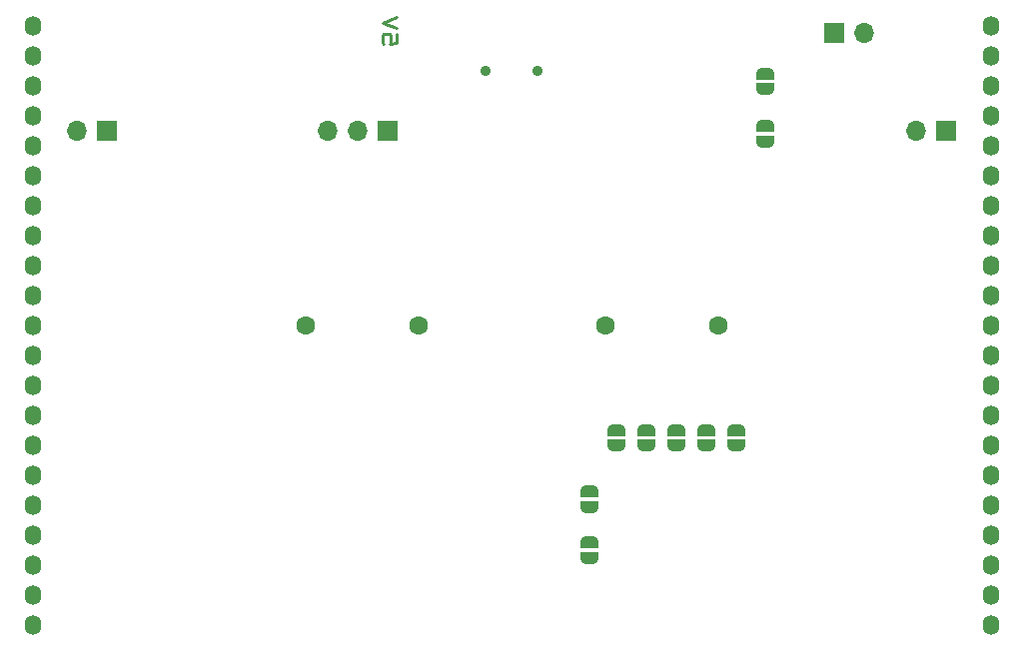
<source format=gbr>
%TF.GenerationSoftware,KiCad,Pcbnew,(6.0.6-0)*%
%TF.CreationDate,2022-07-26T08:46:40-07:00*%
%TF.ProjectId,BreadControlV3,42726561-6443-46f6-9e74-726f6c56332e,rev?*%
%TF.SameCoordinates,Original*%
%TF.FileFunction,Soldermask,Bot*%
%TF.FilePolarity,Negative*%
%FSLAX46Y46*%
G04 Gerber Fmt 4.6, Leading zero omitted, Abs format (unit mm)*
G04 Created by KiCad (PCBNEW (6.0.6-0)) date 2022-07-26 08:46:40*
%MOMM*%
%LPD*%
G01*
G04 APERTURE LIST*
G04 Aperture macros list*
%AMRoundRect*
0 Rectangle with rounded corners*
0 $1 Rounding radius*
0 $2 $3 $4 $5 $6 $7 $8 $9 X,Y pos of 4 corners*
0 Add a 4 corners polygon primitive as box body*
4,1,4,$2,$3,$4,$5,$6,$7,$8,$9,$2,$3,0*
0 Add four circle primitives for the rounded corners*
1,1,$1+$1,$2,$3*
1,1,$1+$1,$4,$5*
1,1,$1+$1,$6,$7*
1,1,$1+$1,$8,$9*
0 Add four rect primitives between the rounded corners*
20,1,$1+$1,$2,$3,$4,$5,0*
20,1,$1+$1,$4,$5,$6,$7,0*
20,1,$1+$1,$6,$7,$8,$9,0*
20,1,$1+$1,$8,$9,$2,$3,0*%
%AMFreePoly0*
4,1,22,0.500000,-0.750000,0.000000,-0.750000,0.000000,-0.745033,-0.079941,-0.743568,-0.215256,-0.701293,-0.333266,-0.622738,-0.424486,-0.514219,-0.481581,-0.384460,-0.499164,-0.250000,-0.500000,-0.250000,-0.500000,0.250000,-0.499164,0.250000,-0.499963,0.256109,-0.478152,0.396186,-0.417904,0.524511,-0.324060,0.630769,-0.204165,0.706417,-0.067858,0.745374,0.000000,0.744959,0.000000,0.750000,
0.500000,0.750000,0.500000,-0.750000,0.500000,-0.750000,$1*%
%AMFreePoly1*
4,1,20,0.000000,0.744959,0.073905,0.744508,0.209726,0.703889,0.328688,0.626782,0.421226,0.519385,0.479903,0.390333,0.500000,0.250000,0.500000,-0.250000,0.499851,-0.262216,0.476331,-0.402017,0.414519,-0.529596,0.319384,-0.634700,0.198574,-0.708877,0.061801,-0.746166,0.000000,-0.745033,0.000000,-0.750000,-0.500000,-0.750000,-0.500000,0.750000,0.000000,0.750000,0.000000,0.744959,
0.000000,0.744959,$1*%
G04 Aperture macros list end*
%ADD10C,0.250000*%
%ADD11RoundRect,0.700000X0.000000X-0.150000X0.000000X-0.150000X0.000000X0.150000X0.000000X0.150000X0*%
%ADD12R,1.700000X1.700000*%
%ADD13O,1.700000X1.700000*%
%ADD14C,0.900000*%
%ADD15C,1.600200*%
%ADD16FreePoly0,90.000000*%
%ADD17FreePoly1,90.000000*%
%ADD18FreePoly0,270.000000*%
%ADD19FreePoly1,270.000000*%
G04 APERTURE END LIST*
D10*
X59432742Y-27367914D02*
X59432742Y-28082200D01*
X58861314Y-28153628D01*
X58918457Y-28082200D01*
X58975600Y-27939342D01*
X58975600Y-27582200D01*
X58918457Y-27439342D01*
X58861314Y-27367914D01*
X58747028Y-27296485D01*
X58461314Y-27296485D01*
X58347028Y-27367914D01*
X58289885Y-27439342D01*
X58232742Y-27582200D01*
X58232742Y-27939342D01*
X58289885Y-28082200D01*
X58347028Y-28153628D01*
X59432742Y-26867914D02*
X58232742Y-26367914D01*
X59432742Y-25867914D01*
D11*
X109855000Y-26692000D03*
X109855000Y-29232000D03*
X109855000Y-31772000D03*
X109855000Y-34312000D03*
X109855000Y-36852000D03*
X109855000Y-39392000D03*
X109855000Y-41932000D03*
X109855000Y-44472000D03*
X109855000Y-47012000D03*
X109855000Y-49552000D03*
X109855000Y-52092000D03*
X109855000Y-54632000D03*
X109855000Y-57172000D03*
X109855000Y-59712000D03*
X109855000Y-62252000D03*
X109855000Y-64792000D03*
X109855000Y-67332000D03*
X109855000Y-69872000D03*
X109855000Y-72412000D03*
X109855000Y-74952000D03*
X109855000Y-77492000D03*
D12*
X96540000Y-27280000D03*
D13*
X99080000Y-27280000D03*
D14*
X67015000Y-30480000D03*
X71415000Y-30480000D03*
D15*
X61315000Y-52074699D03*
X51715000Y-52074699D03*
D12*
X58674000Y-35515000D03*
D13*
X56134000Y-35515000D03*
X53594000Y-35515000D03*
D12*
X34925000Y-35560000D03*
D13*
X32385000Y-35560000D03*
D11*
X28597000Y-26692000D03*
X28597000Y-29232000D03*
X28597000Y-31772000D03*
X28597000Y-34312000D03*
X28597000Y-36852000D03*
X28597000Y-39392000D03*
X28597000Y-41932000D03*
X28597000Y-44472000D03*
X28597000Y-47012000D03*
X28597000Y-49552000D03*
X28597000Y-52092000D03*
X28597000Y-54632000D03*
X28597000Y-57172000D03*
X28597000Y-59712000D03*
X28597000Y-62252000D03*
X28597000Y-64792000D03*
X28597000Y-67332000D03*
X28597000Y-69872000D03*
X28597000Y-72412000D03*
X28597000Y-74952000D03*
X28597000Y-77492000D03*
D12*
X106045000Y-35560000D03*
D13*
X103505000Y-35560000D03*
D15*
X77115000Y-52065301D03*
X86715000Y-52065301D03*
D16*
X90678000Y-36464000D03*
D17*
X90678000Y-35164000D03*
D16*
X75819000Y-71770000D03*
D17*
X75819000Y-70470000D03*
D16*
X75819000Y-67452000D03*
D17*
X75819000Y-66152000D03*
D18*
X85725000Y-60945000D03*
D19*
X85725000Y-62245000D03*
D18*
X90678000Y-30704000D03*
D19*
X90678000Y-32004000D03*
D18*
X78105000Y-60945000D03*
D19*
X78105000Y-62245000D03*
D18*
X80645000Y-60945000D03*
D19*
X80645000Y-62245000D03*
D18*
X83185000Y-60945000D03*
D19*
X83185000Y-62245000D03*
D16*
X88265000Y-62245000D03*
D17*
X88265000Y-60945000D03*
M02*

</source>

TASK DETAILS:
Return the material exactly as written, except for any pictures it holds.

FINISHED EXERCISE:
<source format=gbr>
%TF.GenerationSoftware,KiCad,Pcbnew,(6.0.6-0)*%
%TF.CreationDate,2022-07-26T08:46:40-07:00*%
%TF.ProjectId,BreadControlV3,42726561-6443-46f6-9e74-726f6c56332e,rev?*%
%TF.SameCoordinates,Original*%
%TF.FileFunction,Soldermask,Bot*%
%TF.FilePolarity,Negative*%
%FSLAX46Y46*%
G04 Gerber Fmt 4.6, Leading zero omitted, Abs format (unit mm)*
G04 Created by KiCad (PCBNEW (6.0.6-0)) date 2022-07-26 08:46:40*
%MOMM*%
%LPD*%
G01*
G04 APERTURE LIST*
G04 Aperture macros list*
%AMRoundRect*
0 Rectangle with rounded corners*
0 $1 Rounding radius*
0 $2 $3 $4 $5 $6 $7 $8 $9 X,Y pos of 4 corners*
0 Add a 4 corners polygon primitive as box body*
4,1,4,$2,$3,$4,$5,$6,$7,$8,$9,$2,$3,0*
0 Add four circle primitives for the rounded corners*
1,1,$1+$1,$2,$3*
1,1,$1+$1,$4,$5*
1,1,$1+$1,$6,$7*
1,1,$1+$1,$8,$9*
0 Add four rect primitives between the rounded corners*
20,1,$1+$1,$2,$3,$4,$5,0*
20,1,$1+$1,$4,$5,$6,$7,0*
20,1,$1+$1,$6,$7,$8,$9,0*
20,1,$1+$1,$8,$9,$2,$3,0*%
%AMFreePoly0*
4,1,22,0.500000,-0.750000,0.000000,-0.750000,0.000000,-0.745033,-0.079941,-0.743568,-0.215256,-0.701293,-0.333266,-0.622738,-0.424486,-0.514219,-0.481581,-0.384460,-0.499164,-0.250000,-0.500000,-0.250000,-0.500000,0.250000,-0.499164,0.250000,-0.499963,0.256109,-0.478152,0.396186,-0.417904,0.524511,-0.324060,0.630769,-0.204165,0.706417,-0.067858,0.745374,0.000000,0.744959,0.000000,0.750000,
0.500000,0.750000,0.500000,-0.750000,0.500000,-0.750000,$1*%
%AMFreePoly1*
4,1,20,0.000000,0.744959,0.073905,0.744508,0.209726,0.703889,0.328688,0.626782,0.421226,0.519385,0.479903,0.390333,0.500000,0.250000,0.500000,-0.250000,0.499851,-0.262216,0.476331,-0.402017,0.414519,-0.529596,0.319384,-0.634700,0.198574,-0.708877,0.061801,-0.746166,0.000000,-0.745033,0.000000,-0.750000,-0.500000,-0.750000,-0.500000,0.750000,0.000000,0.750000,0.000000,0.744959,
0.000000,0.744959,$1*%
G04 Aperture macros list end*
%ADD10C,0.250000*%
%ADD11RoundRect,0.700000X0.000000X-0.150000X0.000000X-0.150000X0.000000X0.150000X0.000000X0.150000X0*%
%ADD12R,1.700000X1.700000*%
%ADD13O,1.700000X1.700000*%
%ADD14C,0.900000*%
%ADD15C,1.600200*%
%ADD16FreePoly0,90.000000*%
%ADD17FreePoly1,90.000000*%
%ADD18FreePoly0,270.000000*%
%ADD19FreePoly1,270.000000*%
G04 APERTURE END LIST*
D10*
X59432742Y-27367914D02*
X59432742Y-28082200D01*
X58861314Y-28153628D01*
X58918457Y-28082200D01*
X58975600Y-27939342D01*
X58975600Y-27582200D01*
X58918457Y-27439342D01*
X58861314Y-27367914D01*
X58747028Y-27296485D01*
X58461314Y-27296485D01*
X58347028Y-27367914D01*
X58289885Y-27439342D01*
X58232742Y-27582200D01*
X58232742Y-27939342D01*
X58289885Y-28082200D01*
X58347028Y-28153628D01*
X59432742Y-26867914D02*
X58232742Y-26367914D01*
X59432742Y-25867914D01*
D11*
X109855000Y-26692000D03*
X109855000Y-29232000D03*
X109855000Y-31772000D03*
X109855000Y-34312000D03*
X109855000Y-36852000D03*
X109855000Y-39392000D03*
X109855000Y-41932000D03*
X109855000Y-44472000D03*
X109855000Y-47012000D03*
X109855000Y-49552000D03*
X109855000Y-52092000D03*
X109855000Y-54632000D03*
X109855000Y-57172000D03*
X109855000Y-59712000D03*
X109855000Y-62252000D03*
X109855000Y-64792000D03*
X109855000Y-67332000D03*
X109855000Y-69872000D03*
X109855000Y-72412000D03*
X109855000Y-74952000D03*
X109855000Y-77492000D03*
D12*
X96540000Y-27280000D03*
D13*
X99080000Y-27280000D03*
D14*
X67015000Y-30480000D03*
X71415000Y-30480000D03*
D15*
X61315000Y-52074699D03*
X51715000Y-52074699D03*
D12*
X58674000Y-35515000D03*
D13*
X56134000Y-35515000D03*
X53594000Y-35515000D03*
D12*
X34925000Y-35560000D03*
D13*
X32385000Y-35560000D03*
D11*
X28597000Y-26692000D03*
X28597000Y-29232000D03*
X28597000Y-31772000D03*
X28597000Y-34312000D03*
X28597000Y-36852000D03*
X28597000Y-39392000D03*
X28597000Y-41932000D03*
X28597000Y-44472000D03*
X28597000Y-47012000D03*
X28597000Y-49552000D03*
X28597000Y-52092000D03*
X28597000Y-54632000D03*
X28597000Y-57172000D03*
X28597000Y-59712000D03*
X28597000Y-62252000D03*
X28597000Y-64792000D03*
X28597000Y-67332000D03*
X28597000Y-69872000D03*
X28597000Y-72412000D03*
X28597000Y-74952000D03*
X28597000Y-77492000D03*
D12*
X106045000Y-35560000D03*
D13*
X103505000Y-35560000D03*
D15*
X77115000Y-52065301D03*
X86715000Y-52065301D03*
D16*
X90678000Y-36464000D03*
D17*
X90678000Y-35164000D03*
D16*
X75819000Y-71770000D03*
D17*
X75819000Y-70470000D03*
D16*
X75819000Y-67452000D03*
D17*
X75819000Y-66152000D03*
D18*
X85725000Y-60945000D03*
D19*
X85725000Y-62245000D03*
D18*
X90678000Y-30704000D03*
D19*
X90678000Y-32004000D03*
D18*
X78105000Y-60945000D03*
D19*
X78105000Y-62245000D03*
D18*
X80645000Y-60945000D03*
D19*
X80645000Y-62245000D03*
D18*
X83185000Y-60945000D03*
D19*
X83185000Y-62245000D03*
D16*
X88265000Y-62245000D03*
D17*
X88265000Y-60945000D03*
M02*

</source>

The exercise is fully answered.